Whilst writing the songs themselves I had no overall atmosphere in mind. I just approached each song, or rather the subject matter of each song, on it’s individual needs. When I came to compile the album I found that I wanted that consistency of atmosphere you are perhaps referring to. There is always the temptation to make an album listenable as a collection and make nice musical variations but my gut instinct was that this would be a betrayal of my initial intentions. Especially at the end stage, the final selection stage, I had to be strong and believe in the material. I’ve always been aware that much of the material is not an easy listen and I had to be true to that and believe in following through with that because it’s where the songs could actually support each other fully. A couple of the songs I left off the album were ones which could have been nice musical variations sprinkled through the album and it was suggested by a few people that ‘Famous Last Words’ could be good closer to the front or in the middle for variation’s sake. However, I decided that would be a mistake; that it would break up the atmosphere, which is deliberately somewhat downbeat. I felt that’s what the collection needed. And let’s face it, there’s no point pretending it’s an overly upbeat subject matter.
Do you have a particular track that was difficult to write in particular? And/or a track that is particularly close to your heart?
The only song which took a while and went through a couple of different incarnations was “Two Paintings.” I’m not sure why. It began as a somewhat prosaic account of shifting someone’s possessions with long interjections listing all the things that were thrown in the car, but that seemed boring even to me. It remained a deliberately prosaic account of what happened, it being a fairly mundane activity after all, but found a shape which, as you pointed out, is a kind of thumbnail picture of what’s happening in different ways throughout the album – observing what we have been left with from people who are no longer with us, those things which we still have of them in the present
Close to my heart would be “The Ballad of Jay Givens.” More than any other it’s probably the song that sparked the songwriting into action and gave me the confidence to carry the project through.
How do you think this album will translate in a live sense? How Important is it to you to perform these songs live?
Well, I’ve started playing live shows. As I suspected, some of the songs work really well in that environment. Had they not or had I not been interested to do that it would also have been fine.
Quite a few people suggested or suspected that I should play the whole album as if it were some kind of homogeneous piece, but I never saw it that way. In fact I could see the continuity with much of the material on my previous two albums and when I came to compile a live song list it was remarkably easy to choose the older songs from my repertoire which fitted with the songs from this album. Makes for a much more varied and interesting live performance too.
Mick Harvey‘s, Sketches From The Book Of The Dead is available now from Mute Records.

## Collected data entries
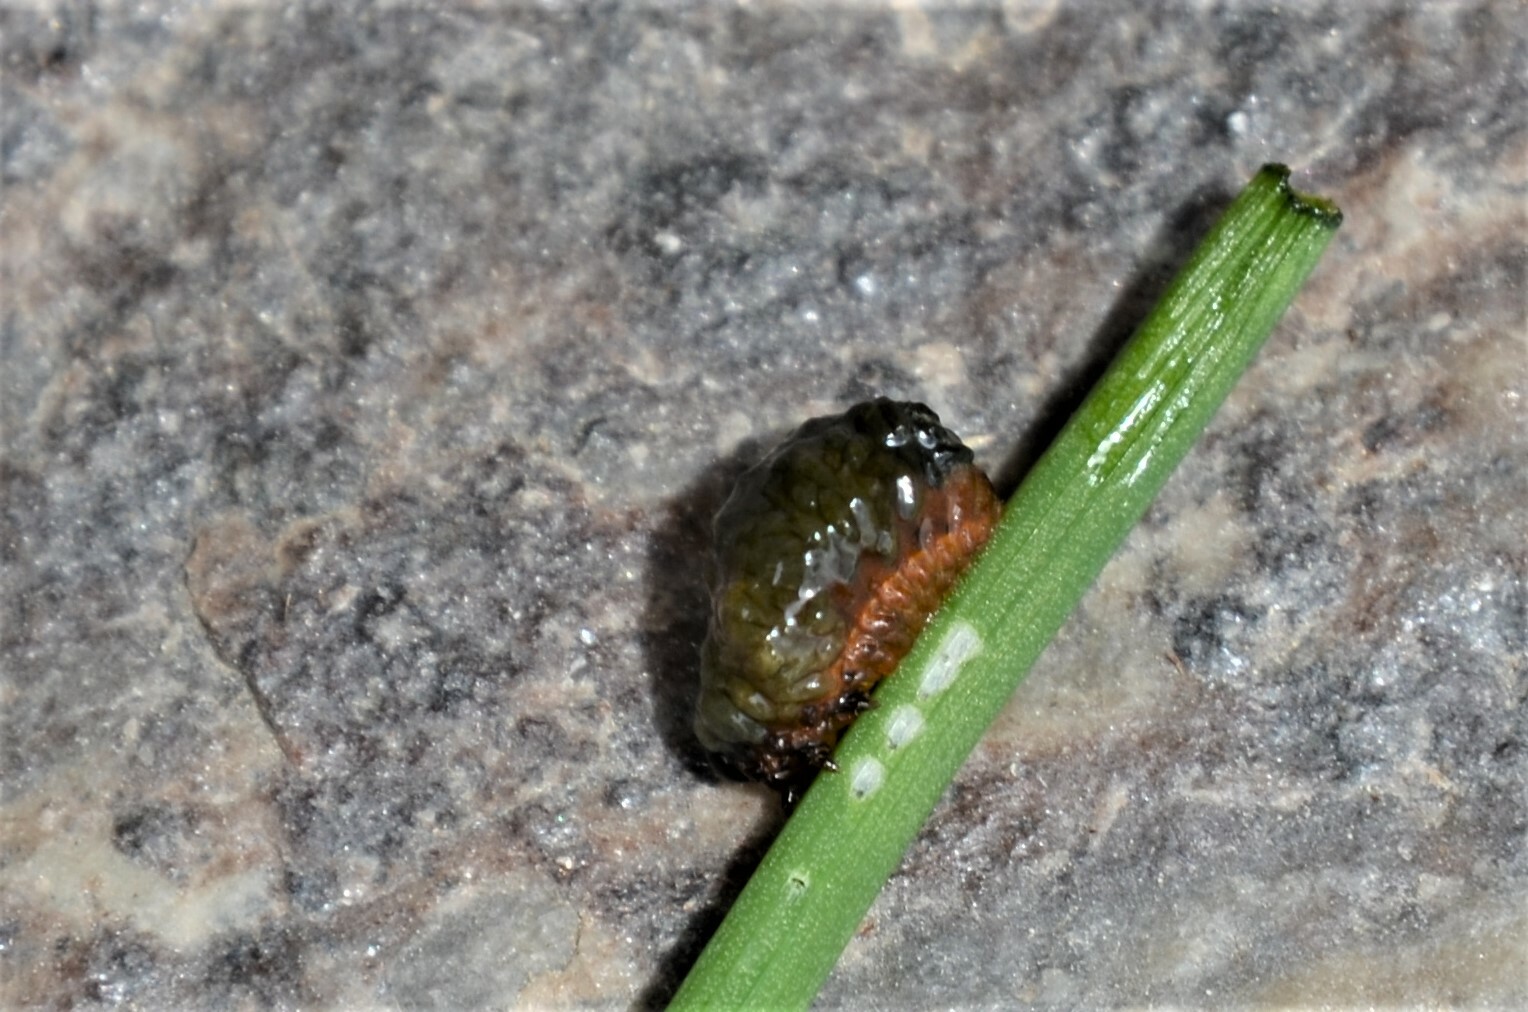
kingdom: Animalia
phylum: Arthropoda
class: Insecta
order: Coleoptera
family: Chrysomelidae
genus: Lilioceris
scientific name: Lilioceris merdigera
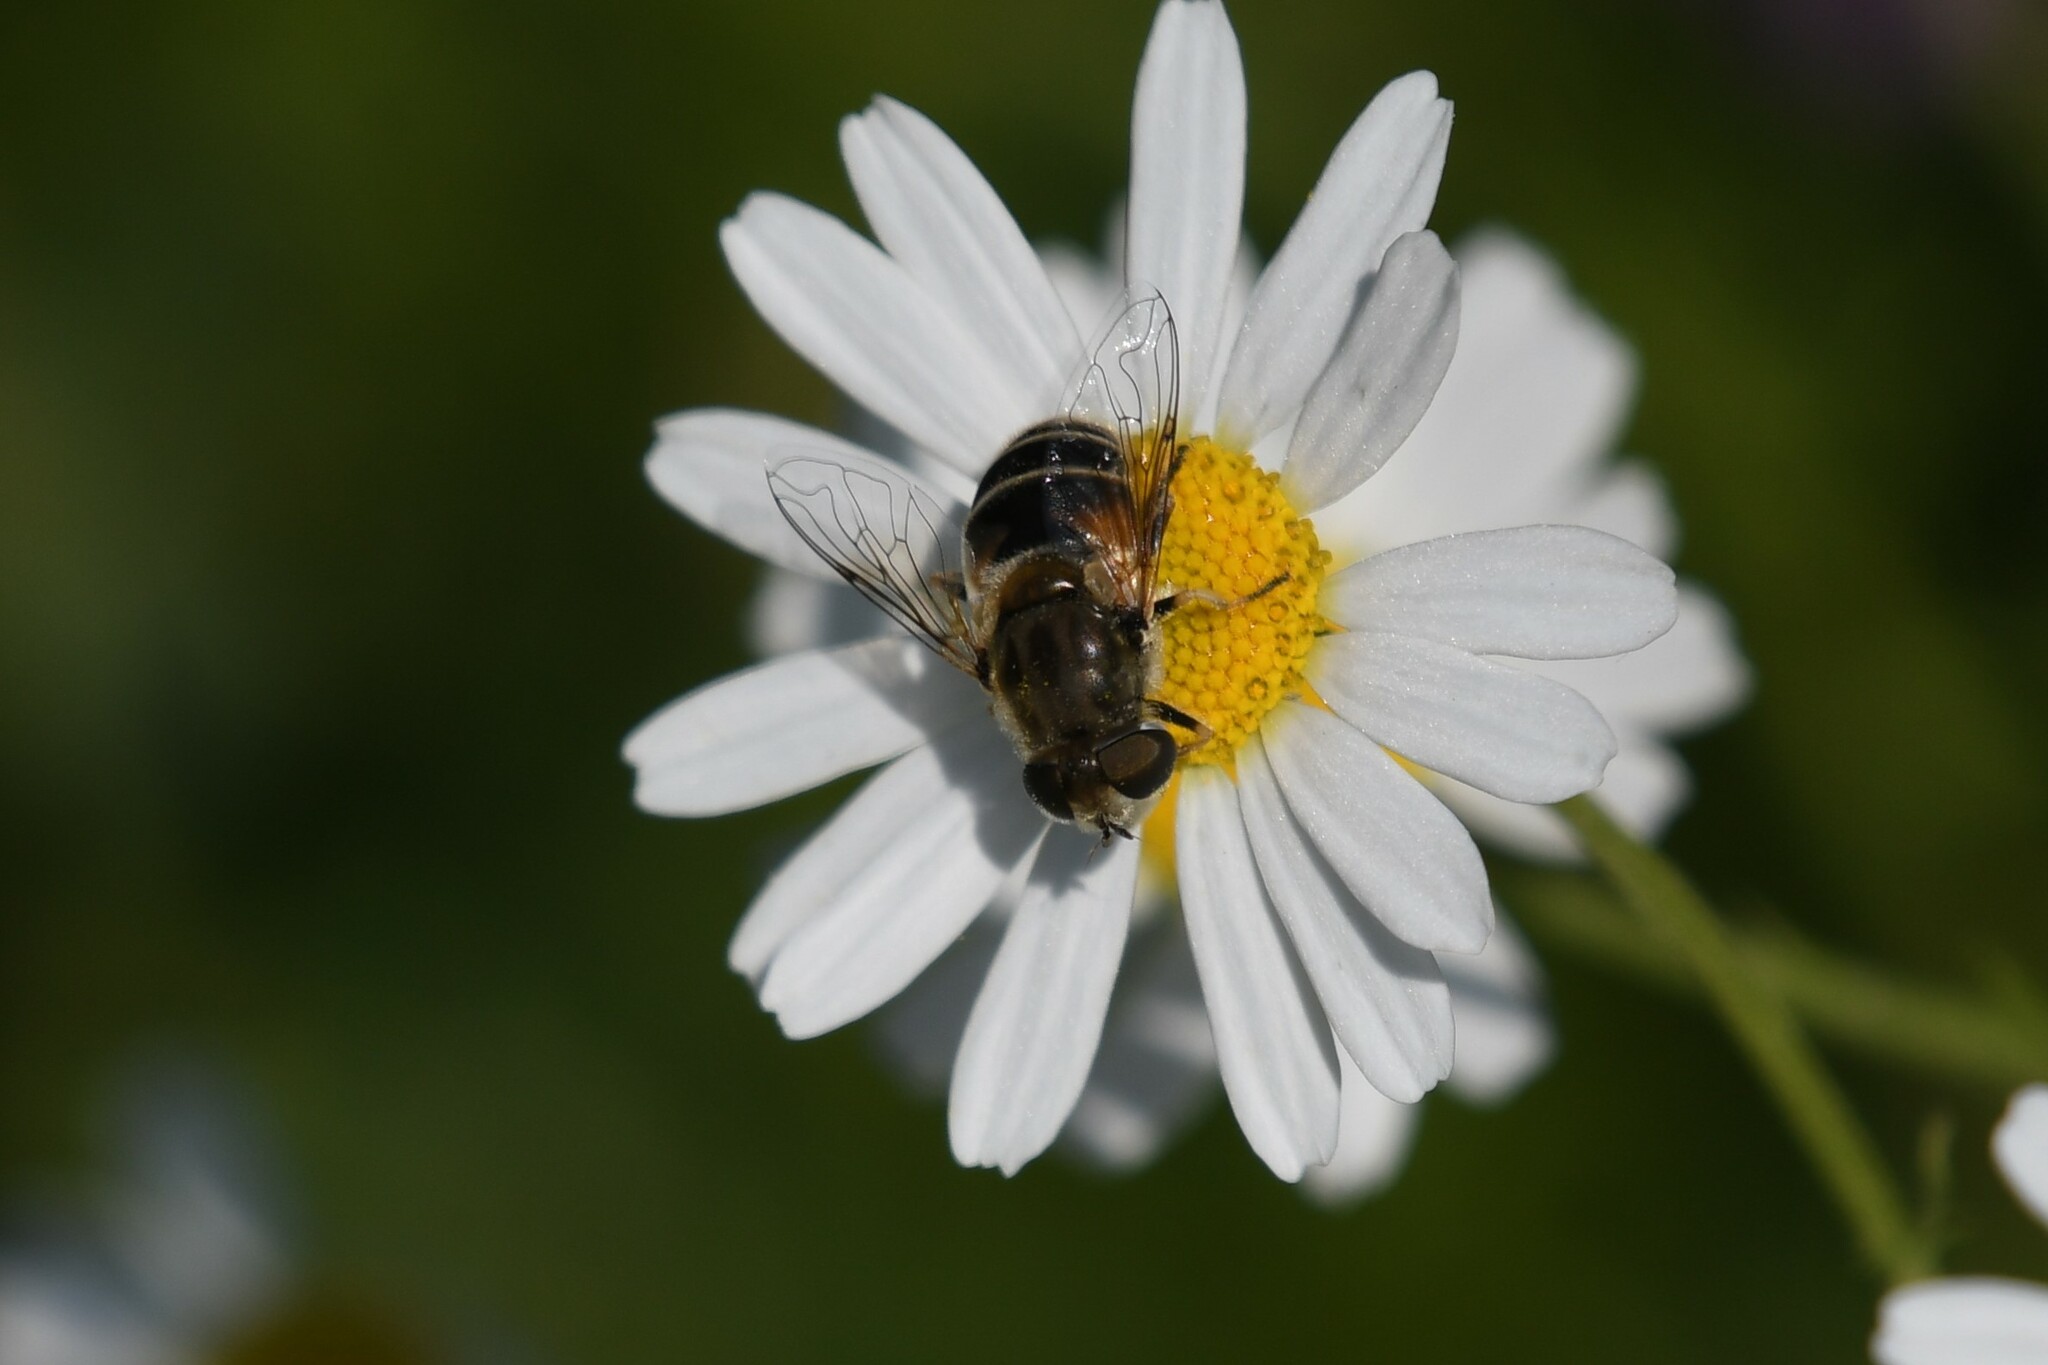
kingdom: Animalia
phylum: Arthropoda
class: Insecta
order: Diptera
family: Syrphidae
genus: Eristalis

## Instructions
a - According to the interview, which song went through a couple of different incarnations while it was being written?
b - Transcribe the interview word for word from "The only song" to "the project through.".

## Replies
a - "Two Paintings."

b -
The only song which took a while and went through a couple of different incarnations was “Two Paintings.” I’m not sure why. It began as a somewhat prosaic account of shifting someone’s possessions with long interjections listing all the things that were thrown in the car, but that seemed boring even to me. It remained a deliberately prosaic account of what happened, it being a fairly mundane activity after all, but found a shape which, as you pointed out, is a kind of thumbnail picture of what’s happening in different ways throughout the album – observing what we have been left with from people who are no longer with us, those things which we still have of them in the present
Close to my heart would be “The Ballad of Jay Givens.” More than any other it’s probably the song that sparked the songwriting into action and gave me the confidence to carry the project through.